Cardinal Leonardo Sandri, Prefect of the Congregation for the Eastern Churches, asked the participants in the meeting of the Catholic Near East Welfare Association (CNEWA), which ended Friday, 18 January, to rediscover faith in charitable work. The Cardinal celebrated a morning Mass at the tomb of the Apostle Peter in the Vatican Grottoes, before the end of the meeting in the afternoon.
Earlier Msgr. John E. Kozar, Secretary General of CNEWA, had outlined a broad and detailed picture of the Association’s charitable activity, recalling above all the plight of several peoples that benefit from aid: the poor of Gaza who seek to keep a glimmer of hope alive; the more than a million poor people of Gaza who have fled the country because of persecution, the Coptic families in Egypt in need of jobs; the Syrians who aspire to peace.

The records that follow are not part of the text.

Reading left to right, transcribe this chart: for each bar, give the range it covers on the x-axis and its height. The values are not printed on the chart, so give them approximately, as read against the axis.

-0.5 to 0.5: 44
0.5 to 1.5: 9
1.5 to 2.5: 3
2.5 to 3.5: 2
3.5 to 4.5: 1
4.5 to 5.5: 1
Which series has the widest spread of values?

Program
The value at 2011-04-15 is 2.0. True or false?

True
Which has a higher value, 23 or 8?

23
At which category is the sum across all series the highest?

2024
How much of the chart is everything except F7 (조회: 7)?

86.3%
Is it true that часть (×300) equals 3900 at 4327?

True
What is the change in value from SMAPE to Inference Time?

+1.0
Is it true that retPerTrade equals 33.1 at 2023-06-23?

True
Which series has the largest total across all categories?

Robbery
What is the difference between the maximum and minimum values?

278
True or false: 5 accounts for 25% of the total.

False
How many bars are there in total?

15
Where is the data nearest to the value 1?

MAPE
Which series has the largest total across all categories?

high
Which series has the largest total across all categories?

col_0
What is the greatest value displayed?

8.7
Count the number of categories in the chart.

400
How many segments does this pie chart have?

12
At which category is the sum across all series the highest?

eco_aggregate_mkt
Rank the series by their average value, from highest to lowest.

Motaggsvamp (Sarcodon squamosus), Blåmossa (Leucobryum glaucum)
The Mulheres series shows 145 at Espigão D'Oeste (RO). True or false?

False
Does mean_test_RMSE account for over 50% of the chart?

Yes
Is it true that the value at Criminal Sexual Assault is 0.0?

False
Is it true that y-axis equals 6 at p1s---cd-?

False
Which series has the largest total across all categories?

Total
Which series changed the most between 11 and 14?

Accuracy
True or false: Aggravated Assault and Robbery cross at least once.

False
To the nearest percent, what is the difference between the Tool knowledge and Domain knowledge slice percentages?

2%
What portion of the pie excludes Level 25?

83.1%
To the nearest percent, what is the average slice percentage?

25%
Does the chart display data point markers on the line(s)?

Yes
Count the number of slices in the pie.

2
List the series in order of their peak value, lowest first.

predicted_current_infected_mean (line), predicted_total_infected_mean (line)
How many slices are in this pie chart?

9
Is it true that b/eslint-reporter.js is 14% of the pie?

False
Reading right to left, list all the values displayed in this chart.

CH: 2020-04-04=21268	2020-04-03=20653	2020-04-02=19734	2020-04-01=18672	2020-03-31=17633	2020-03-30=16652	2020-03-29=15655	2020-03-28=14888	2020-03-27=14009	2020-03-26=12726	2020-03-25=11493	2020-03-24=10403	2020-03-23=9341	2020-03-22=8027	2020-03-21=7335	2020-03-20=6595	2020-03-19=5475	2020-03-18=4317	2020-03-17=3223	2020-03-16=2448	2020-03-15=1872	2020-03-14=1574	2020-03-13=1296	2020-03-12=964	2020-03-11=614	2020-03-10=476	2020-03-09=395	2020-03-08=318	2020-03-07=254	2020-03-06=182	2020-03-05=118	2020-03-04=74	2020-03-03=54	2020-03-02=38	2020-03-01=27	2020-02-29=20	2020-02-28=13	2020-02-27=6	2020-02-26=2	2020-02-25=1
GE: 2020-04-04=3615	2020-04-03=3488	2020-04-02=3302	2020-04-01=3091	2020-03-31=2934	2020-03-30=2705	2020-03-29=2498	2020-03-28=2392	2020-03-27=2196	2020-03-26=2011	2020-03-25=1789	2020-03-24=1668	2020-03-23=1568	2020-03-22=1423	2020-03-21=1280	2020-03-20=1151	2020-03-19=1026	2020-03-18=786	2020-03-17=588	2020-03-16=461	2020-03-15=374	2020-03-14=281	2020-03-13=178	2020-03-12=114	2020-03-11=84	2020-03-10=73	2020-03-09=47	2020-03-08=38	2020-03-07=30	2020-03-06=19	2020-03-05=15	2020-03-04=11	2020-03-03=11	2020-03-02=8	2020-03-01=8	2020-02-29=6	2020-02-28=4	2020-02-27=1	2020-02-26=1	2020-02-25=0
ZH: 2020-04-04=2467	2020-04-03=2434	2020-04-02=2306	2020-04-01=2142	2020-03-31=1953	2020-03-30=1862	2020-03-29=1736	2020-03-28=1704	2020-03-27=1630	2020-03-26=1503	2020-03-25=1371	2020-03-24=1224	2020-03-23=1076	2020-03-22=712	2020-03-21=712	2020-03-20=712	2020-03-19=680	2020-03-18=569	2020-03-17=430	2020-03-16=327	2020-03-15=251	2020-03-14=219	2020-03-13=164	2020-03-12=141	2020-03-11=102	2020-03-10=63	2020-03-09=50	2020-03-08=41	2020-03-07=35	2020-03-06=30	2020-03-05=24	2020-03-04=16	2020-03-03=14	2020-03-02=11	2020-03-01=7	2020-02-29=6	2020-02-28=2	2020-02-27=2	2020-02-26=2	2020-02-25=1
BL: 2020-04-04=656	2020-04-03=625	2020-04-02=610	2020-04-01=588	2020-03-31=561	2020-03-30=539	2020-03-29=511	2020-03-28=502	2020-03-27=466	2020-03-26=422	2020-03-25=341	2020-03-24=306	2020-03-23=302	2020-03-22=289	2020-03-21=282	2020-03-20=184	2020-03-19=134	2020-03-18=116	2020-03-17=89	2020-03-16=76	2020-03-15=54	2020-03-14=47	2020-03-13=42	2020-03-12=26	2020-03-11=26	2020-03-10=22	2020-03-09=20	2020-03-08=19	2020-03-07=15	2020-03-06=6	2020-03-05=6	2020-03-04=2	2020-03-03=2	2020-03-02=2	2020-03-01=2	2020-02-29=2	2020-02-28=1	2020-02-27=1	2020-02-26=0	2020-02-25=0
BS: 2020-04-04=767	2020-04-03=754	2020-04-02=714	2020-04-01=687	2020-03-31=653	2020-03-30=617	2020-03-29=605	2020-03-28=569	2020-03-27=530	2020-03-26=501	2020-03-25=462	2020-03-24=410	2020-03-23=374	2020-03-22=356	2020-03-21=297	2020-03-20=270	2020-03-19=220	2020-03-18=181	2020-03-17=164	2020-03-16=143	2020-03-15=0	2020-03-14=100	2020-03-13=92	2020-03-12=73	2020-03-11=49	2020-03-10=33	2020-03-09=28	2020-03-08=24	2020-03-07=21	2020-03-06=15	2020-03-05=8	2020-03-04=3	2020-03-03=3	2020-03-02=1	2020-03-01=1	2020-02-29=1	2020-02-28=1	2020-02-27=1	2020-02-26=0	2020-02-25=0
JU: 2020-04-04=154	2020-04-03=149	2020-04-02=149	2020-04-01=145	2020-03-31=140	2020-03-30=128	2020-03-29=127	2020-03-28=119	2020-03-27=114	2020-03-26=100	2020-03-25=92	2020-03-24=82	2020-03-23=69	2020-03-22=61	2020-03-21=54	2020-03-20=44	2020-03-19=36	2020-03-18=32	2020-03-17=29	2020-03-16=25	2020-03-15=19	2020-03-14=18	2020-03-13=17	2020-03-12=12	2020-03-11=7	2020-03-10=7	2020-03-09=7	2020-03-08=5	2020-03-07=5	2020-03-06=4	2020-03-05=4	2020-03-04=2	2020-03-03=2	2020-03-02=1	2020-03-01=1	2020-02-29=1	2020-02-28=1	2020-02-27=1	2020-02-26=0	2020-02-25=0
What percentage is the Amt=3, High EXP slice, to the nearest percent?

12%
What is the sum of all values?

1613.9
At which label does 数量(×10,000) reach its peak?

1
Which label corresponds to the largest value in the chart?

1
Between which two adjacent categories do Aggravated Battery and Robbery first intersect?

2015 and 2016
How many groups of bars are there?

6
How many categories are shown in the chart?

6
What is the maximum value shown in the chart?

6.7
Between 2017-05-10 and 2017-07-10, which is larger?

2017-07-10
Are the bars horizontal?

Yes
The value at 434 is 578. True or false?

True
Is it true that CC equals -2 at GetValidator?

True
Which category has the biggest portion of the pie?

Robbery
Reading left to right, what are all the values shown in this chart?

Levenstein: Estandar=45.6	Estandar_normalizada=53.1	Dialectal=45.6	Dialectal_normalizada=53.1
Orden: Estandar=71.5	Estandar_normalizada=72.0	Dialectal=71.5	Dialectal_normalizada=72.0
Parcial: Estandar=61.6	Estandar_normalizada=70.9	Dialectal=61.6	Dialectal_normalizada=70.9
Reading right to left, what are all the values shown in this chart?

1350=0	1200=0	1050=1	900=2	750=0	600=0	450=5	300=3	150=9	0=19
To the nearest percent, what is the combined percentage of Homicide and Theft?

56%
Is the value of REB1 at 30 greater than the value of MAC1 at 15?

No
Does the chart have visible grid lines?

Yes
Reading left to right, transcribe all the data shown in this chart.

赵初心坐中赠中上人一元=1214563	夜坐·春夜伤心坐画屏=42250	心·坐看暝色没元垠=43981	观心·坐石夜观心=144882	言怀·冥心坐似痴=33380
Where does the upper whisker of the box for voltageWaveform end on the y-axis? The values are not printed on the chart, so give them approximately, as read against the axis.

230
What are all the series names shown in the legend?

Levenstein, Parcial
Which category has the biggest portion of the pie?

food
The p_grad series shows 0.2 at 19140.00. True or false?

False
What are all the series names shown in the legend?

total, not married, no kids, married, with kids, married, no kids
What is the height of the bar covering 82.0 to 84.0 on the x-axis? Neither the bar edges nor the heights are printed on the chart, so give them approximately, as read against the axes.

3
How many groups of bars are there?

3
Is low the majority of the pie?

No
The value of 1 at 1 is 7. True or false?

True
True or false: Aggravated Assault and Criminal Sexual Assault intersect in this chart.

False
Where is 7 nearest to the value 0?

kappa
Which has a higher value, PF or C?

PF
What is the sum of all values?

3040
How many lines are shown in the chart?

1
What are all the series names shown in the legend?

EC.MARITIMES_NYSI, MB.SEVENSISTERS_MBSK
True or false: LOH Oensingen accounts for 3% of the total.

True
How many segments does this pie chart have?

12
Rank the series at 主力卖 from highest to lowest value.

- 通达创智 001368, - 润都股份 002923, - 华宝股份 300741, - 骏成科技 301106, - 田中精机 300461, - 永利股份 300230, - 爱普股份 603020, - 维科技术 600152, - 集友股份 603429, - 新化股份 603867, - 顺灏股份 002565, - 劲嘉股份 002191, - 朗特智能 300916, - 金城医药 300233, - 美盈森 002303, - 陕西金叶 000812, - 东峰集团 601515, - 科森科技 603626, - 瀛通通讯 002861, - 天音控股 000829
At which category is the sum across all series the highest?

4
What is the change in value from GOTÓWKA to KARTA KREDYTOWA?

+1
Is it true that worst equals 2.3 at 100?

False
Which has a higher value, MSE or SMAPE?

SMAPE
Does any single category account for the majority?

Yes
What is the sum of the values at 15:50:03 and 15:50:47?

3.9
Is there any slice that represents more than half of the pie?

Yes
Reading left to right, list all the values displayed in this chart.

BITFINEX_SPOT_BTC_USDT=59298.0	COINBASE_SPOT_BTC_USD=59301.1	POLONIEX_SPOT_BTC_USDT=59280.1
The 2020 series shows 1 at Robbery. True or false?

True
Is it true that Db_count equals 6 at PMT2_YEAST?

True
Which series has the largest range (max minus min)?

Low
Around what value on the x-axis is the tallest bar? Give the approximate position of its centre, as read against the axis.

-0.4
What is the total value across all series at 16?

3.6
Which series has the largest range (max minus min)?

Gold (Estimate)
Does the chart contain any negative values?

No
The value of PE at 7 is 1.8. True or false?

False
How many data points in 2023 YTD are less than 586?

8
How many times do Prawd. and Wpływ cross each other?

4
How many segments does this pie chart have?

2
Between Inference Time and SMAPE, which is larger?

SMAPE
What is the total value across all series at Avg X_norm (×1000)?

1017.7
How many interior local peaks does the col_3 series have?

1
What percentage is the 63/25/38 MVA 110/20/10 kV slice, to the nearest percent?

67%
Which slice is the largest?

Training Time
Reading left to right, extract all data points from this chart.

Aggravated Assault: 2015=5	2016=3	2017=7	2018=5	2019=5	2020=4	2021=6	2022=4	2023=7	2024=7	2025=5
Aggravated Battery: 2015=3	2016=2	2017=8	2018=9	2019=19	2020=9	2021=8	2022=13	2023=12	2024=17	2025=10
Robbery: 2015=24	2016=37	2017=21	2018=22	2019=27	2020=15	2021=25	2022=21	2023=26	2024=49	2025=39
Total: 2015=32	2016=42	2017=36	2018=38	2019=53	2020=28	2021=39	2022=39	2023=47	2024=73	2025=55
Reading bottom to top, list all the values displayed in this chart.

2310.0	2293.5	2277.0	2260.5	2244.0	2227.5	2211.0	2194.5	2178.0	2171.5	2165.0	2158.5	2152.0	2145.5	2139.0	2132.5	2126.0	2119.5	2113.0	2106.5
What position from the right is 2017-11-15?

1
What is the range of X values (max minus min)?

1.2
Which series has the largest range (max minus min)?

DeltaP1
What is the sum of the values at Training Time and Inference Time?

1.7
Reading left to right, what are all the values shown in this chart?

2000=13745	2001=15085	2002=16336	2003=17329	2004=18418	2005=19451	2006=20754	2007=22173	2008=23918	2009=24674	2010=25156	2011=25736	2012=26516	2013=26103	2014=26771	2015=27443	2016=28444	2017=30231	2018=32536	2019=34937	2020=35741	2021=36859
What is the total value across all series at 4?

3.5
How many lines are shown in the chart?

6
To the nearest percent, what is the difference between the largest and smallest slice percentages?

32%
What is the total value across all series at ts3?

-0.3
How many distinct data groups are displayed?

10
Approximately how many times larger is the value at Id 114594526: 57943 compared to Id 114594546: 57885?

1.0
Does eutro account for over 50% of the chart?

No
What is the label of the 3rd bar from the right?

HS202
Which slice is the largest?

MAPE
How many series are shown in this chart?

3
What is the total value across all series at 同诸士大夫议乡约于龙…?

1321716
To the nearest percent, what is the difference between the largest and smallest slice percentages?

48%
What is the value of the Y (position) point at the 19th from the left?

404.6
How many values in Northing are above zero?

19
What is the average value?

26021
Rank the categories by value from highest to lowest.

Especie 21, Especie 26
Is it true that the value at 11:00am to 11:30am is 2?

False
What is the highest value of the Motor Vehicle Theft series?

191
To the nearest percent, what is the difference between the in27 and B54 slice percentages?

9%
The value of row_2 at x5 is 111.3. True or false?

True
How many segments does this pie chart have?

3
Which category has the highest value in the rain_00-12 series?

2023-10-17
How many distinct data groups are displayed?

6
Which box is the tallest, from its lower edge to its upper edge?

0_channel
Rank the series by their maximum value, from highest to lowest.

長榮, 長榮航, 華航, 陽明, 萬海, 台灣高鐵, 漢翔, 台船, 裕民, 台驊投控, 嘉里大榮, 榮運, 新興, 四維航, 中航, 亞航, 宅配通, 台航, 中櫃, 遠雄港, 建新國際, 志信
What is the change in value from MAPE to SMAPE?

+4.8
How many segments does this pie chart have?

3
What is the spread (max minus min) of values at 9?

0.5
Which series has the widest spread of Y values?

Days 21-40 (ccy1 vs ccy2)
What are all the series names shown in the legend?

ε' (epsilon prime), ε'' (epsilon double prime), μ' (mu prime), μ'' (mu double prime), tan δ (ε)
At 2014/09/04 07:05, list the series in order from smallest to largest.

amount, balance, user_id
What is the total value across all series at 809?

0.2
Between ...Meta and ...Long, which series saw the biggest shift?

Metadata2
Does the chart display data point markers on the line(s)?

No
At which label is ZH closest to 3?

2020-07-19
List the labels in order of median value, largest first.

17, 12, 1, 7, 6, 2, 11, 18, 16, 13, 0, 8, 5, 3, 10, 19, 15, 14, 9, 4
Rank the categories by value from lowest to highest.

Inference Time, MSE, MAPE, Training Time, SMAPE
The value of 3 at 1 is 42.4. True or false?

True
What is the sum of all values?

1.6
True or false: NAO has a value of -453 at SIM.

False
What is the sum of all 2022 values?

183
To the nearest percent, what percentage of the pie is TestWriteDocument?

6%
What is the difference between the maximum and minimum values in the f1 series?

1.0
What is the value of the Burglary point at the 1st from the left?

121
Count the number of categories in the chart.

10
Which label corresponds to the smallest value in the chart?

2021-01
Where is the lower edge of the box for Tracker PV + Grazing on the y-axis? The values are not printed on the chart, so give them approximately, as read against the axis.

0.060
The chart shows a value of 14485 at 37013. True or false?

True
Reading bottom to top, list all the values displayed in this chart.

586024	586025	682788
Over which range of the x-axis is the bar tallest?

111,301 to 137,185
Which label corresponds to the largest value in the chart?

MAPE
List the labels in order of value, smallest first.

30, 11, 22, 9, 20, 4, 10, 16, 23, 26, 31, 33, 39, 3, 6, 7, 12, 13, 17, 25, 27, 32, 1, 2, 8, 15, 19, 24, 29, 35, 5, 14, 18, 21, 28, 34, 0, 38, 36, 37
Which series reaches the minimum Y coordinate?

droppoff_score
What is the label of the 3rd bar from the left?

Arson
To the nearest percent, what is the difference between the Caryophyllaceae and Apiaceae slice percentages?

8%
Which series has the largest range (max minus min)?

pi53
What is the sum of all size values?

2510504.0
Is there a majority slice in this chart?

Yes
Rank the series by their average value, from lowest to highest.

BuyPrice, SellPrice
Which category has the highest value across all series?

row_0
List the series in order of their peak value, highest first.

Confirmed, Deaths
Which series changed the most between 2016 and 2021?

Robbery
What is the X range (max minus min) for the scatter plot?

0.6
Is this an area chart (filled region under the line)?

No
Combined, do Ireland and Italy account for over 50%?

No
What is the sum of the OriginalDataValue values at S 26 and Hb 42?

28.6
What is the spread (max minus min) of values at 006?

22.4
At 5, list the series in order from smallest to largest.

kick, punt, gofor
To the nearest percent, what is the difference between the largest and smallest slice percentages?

After recalling that CNEWA, together with the Congregation for the Eastern Churches, is involved in helping the ecclesial communities in the area – also through schools that are open to all in the most out of the way places, assistance to abandoned children and elderly people alone in the world, to the sick and to the victims of civil wars, to seminarians and novices – the Prelate emphasized that collaboration with the Dicastery is extended to various countries: Egypt, Lebanon, Jordan, Syria, Iraq, Israel and Palestine. Outside the Middle East, CNEWA is active and supports the Eastern Churches in Eritrea, India, Armenia, Belarus, Ukraine and Ethiopia. Wherever, the speaker said, Eastern Churches “are suffering and ask our help, CNEWA responds, in collaboration with the Congregation”.